Grind quality and adjustment may not be as good as the Mazzer

For the SJ:

Grind Quality

Robust

May never have to upgrade again

Against:

Its a bit big and ugly-looking

Not wild about the 'doser'

its £200 more expensive

Buying from a catering company rather than a specialist

I just don't know...


----------



## jeebsy (May 5, 2013)

Get a second hand SJ, Mazzers aren't worth the money new


----------



## Firochromis (Oct 26, 2014)

I'd not hesitata to buy a second hand grinder especially if you know its' owner. A grinder is basically a metal case which has a large motor inside and two cheaply-replacable burrs. Those motors seem to be robust.


----------



## Daren (Jan 16, 2012)

Currently for sale from a very reputable forum member....



Mrboots2u said:


> Bought from a forum member about 8 weeks ago to play with
> 
> Now ready to be sold
> 
> Price £170 plus shipping or can collect from Lancaster


It's here > http://coffeeforums.co.uk/showthread.php?t=20261


----------



## urbanbumpkin (Jan 30, 2013)

jeebsy said:


> Get a second hand SJ, Mazzers aren't worth the money new


Used Mazzer will defo get you more for you buck.
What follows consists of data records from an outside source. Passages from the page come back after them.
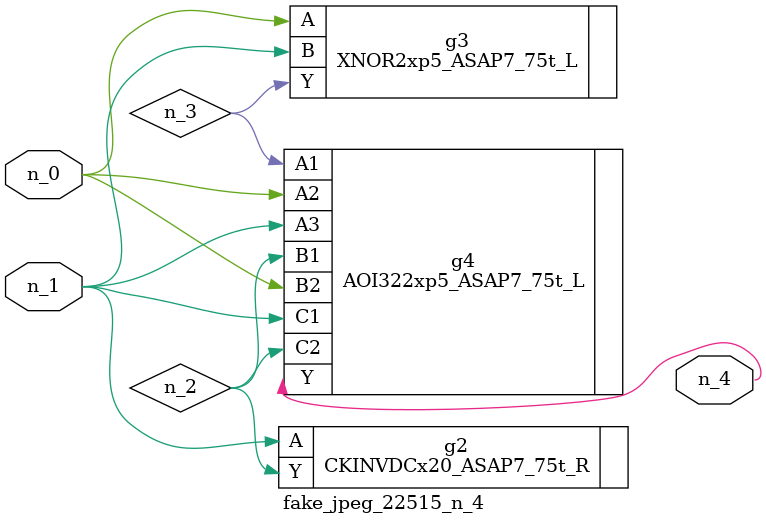
<source format=v>
module fake_jpeg_22515_n_4 (n_0, n_1, n_4);

input n_0;
input n_1;

output n_4;

wire n_3;
wire n_2;

CKINVDCx20_ASAP7_75t_R g2 ( 
.A(n_1),
.Y(n_2)
);

XNOR2xp5_ASAP7_75t_L g3 ( 
.A(n_0),
.B(n_1),
.Y(n_3)
);

AOI322xp5_ASAP7_75t_L g4 ( 
.A1(n_3),
.A2(n_0),
.A3(n_1),
.B1(n_2),
.B2(n_0),
.C1(n_1),
.C2(n_2),
.Y(n_4)
);


endmodule
</source>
Mignons are good for their size


----------



## jzbdski (Oct 20, 2012)

Well it seems the matter's been decided.

My glamorous assistant has ordered a new baby blue Mignon from BB. It matches her kitchen and is to be a Christmas pressie...

I was just about primed to go for a Mazzer too, hope the Mignon will be ok...
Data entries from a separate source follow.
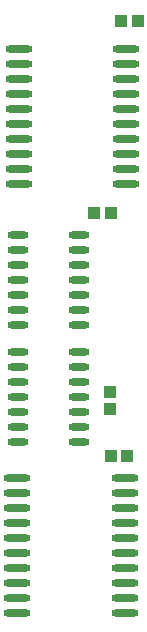
<source format=gtp>
G04 Layer: TopPasteMaskLayer*
G04 EasyEDA v6.5.22, 2023-01-18 22:18:13*
G04 66d29df89567445d99ed279259f9073e,7be1179030e74d40a97a3c751b95adb4,10*
G04 Gerber Generator version 0.2*
G04 Scale: 100 percent, Rotated: No, Reflected: No *
G04 Dimensions in millimeters *
G04 leading zeros omitted , absolute positions ,4 integer and 5 decimal *
%FSLAX45Y45*%
%MOMM*%

%ADD10O,2.2999954X0.5999988*%
%ADD11O,1.7999964X0.5999988*%
%ADD12R,1.0000X1.1000*%
%ADD13R,1.1000X1.0000*%

%LPD*%
D10*
G01*
X3388690Y-2933700D03*
G01*
X3388690Y-2806700D03*
G01*
X3388690Y-2679700D03*
G01*
X3388690Y-2552700D03*
G01*
X3388690Y-2425700D03*
G01*
X3388690Y-2298700D03*
G01*
X3388690Y-2171700D03*
G01*
X3388690Y-2044700D03*
G01*
X3388690Y-1917700D03*
G01*
X3388690Y-1790700D03*
G01*
X2478709Y-2933700D03*
G01*
X2478709Y-2806700D03*
G01*
X2478709Y-2679700D03*
G01*
X2478709Y-2552700D03*
G01*
X2478709Y-2425700D03*
G01*
X2478709Y-2298700D03*
G01*
X2478709Y-2171700D03*
G01*
X2478709Y-2044700D03*
G01*
X2478709Y-1917700D03*
G01*
X2478709Y-1790700D03*
G01*
X3375990Y-6565900D03*
G01*
X3375990Y-6438900D03*
G01*
X3375990Y-6311900D03*
G01*
X3375990Y-6184900D03*
G01*
X3375990Y-6057900D03*
G01*
X3375990Y-5930900D03*
G01*
X3375990Y-5803900D03*
G01*
X3375990Y-5676900D03*
G01*
X3375990Y-5549900D03*
G01*
X3375990Y-5422900D03*
G01*
X2466009Y-6565900D03*
G01*
X2466009Y-6438900D03*
G01*
X2466009Y-6311900D03*
G01*
X2466009Y-6184900D03*
G01*
X2466009Y-6057900D03*
G01*
X2466009Y-5930900D03*
G01*
X2466009Y-5803900D03*
G01*
X2466009Y-5676900D03*
G01*
X2466009Y-5549900D03*
G01*
X2466009Y-5422900D03*
D11*
G01*
X2470505Y-4356100D03*
G01*
X2470505Y-4483100D03*
G01*
X2470505Y-4610100D03*
G01*
X2470505Y-4737100D03*
G01*
X2470505Y-4864100D03*
G01*
X2470505Y-4991100D03*
G01*
X2470505Y-5118100D03*
G01*
X2990494Y-4356100D03*
G01*
X2990494Y-4483100D03*
G01*
X2990494Y-4610100D03*
G01*
X2990494Y-4737100D03*
G01*
X2990494Y-4864100D03*
G01*
X2990494Y-4991100D03*
G01*
X2990494Y-5118100D03*
G01*
X2470505Y-3365500D03*
G01*
X2470505Y-3492500D03*
G01*
X2470505Y-3619500D03*
G01*
X2470505Y-3746500D03*
G01*
X2470505Y-3873500D03*
G01*
X2470505Y-4000500D03*
G01*
X2470505Y-4127500D03*
G01*
X2990494Y-3365500D03*
G01*
X2990494Y-3492500D03*
G01*
X2990494Y-3619500D03*
G01*
X2990494Y-3746500D03*
G01*
X2990494Y-3873500D03*
G01*
X2990494Y-4000500D03*
G01*
X2990494Y-4127500D03*
D12*
G01*
X3257397Y-5232400D03*
G01*
X3397402Y-5232400D03*
G01*
X3486302Y-1549400D03*
G01*
X3346322Y-1549400D03*
G01*
X3117697Y-3175000D03*
G01*
X3257702Y-3175000D03*
D13*
G01*
X3251200Y-4832502D03*
G01*
X3251200Y-4692522D03*
M02*

</source>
What is that saying about gift horses !

Thanks all for your input !


----------



## urbanbumpkin (Jan 30, 2013)

Mignon is a great compact grinder. Looks cool too. If you'd been after a used blue one I think you'd be waiting a long time. I can only remember one ever coming up on here.

Make sure you post a photo when it arrives.


----------



## Dylan (Dec 5, 2011)

The blue is a lovely colour


----------



## jeebsy (May 5, 2013)

Dylan said:


> The blue is a lovely colour


The baby blue yeah, the dark blue not so much....


----------



## jzbdski (Oct 20, 2012)

It's baby blue and will be here tomorrow... Only to be hidden away for Santa...


----------



## frederickaj (Jul 31, 2014)

If you decide to upgrade please let me know if you sell the MC2


----------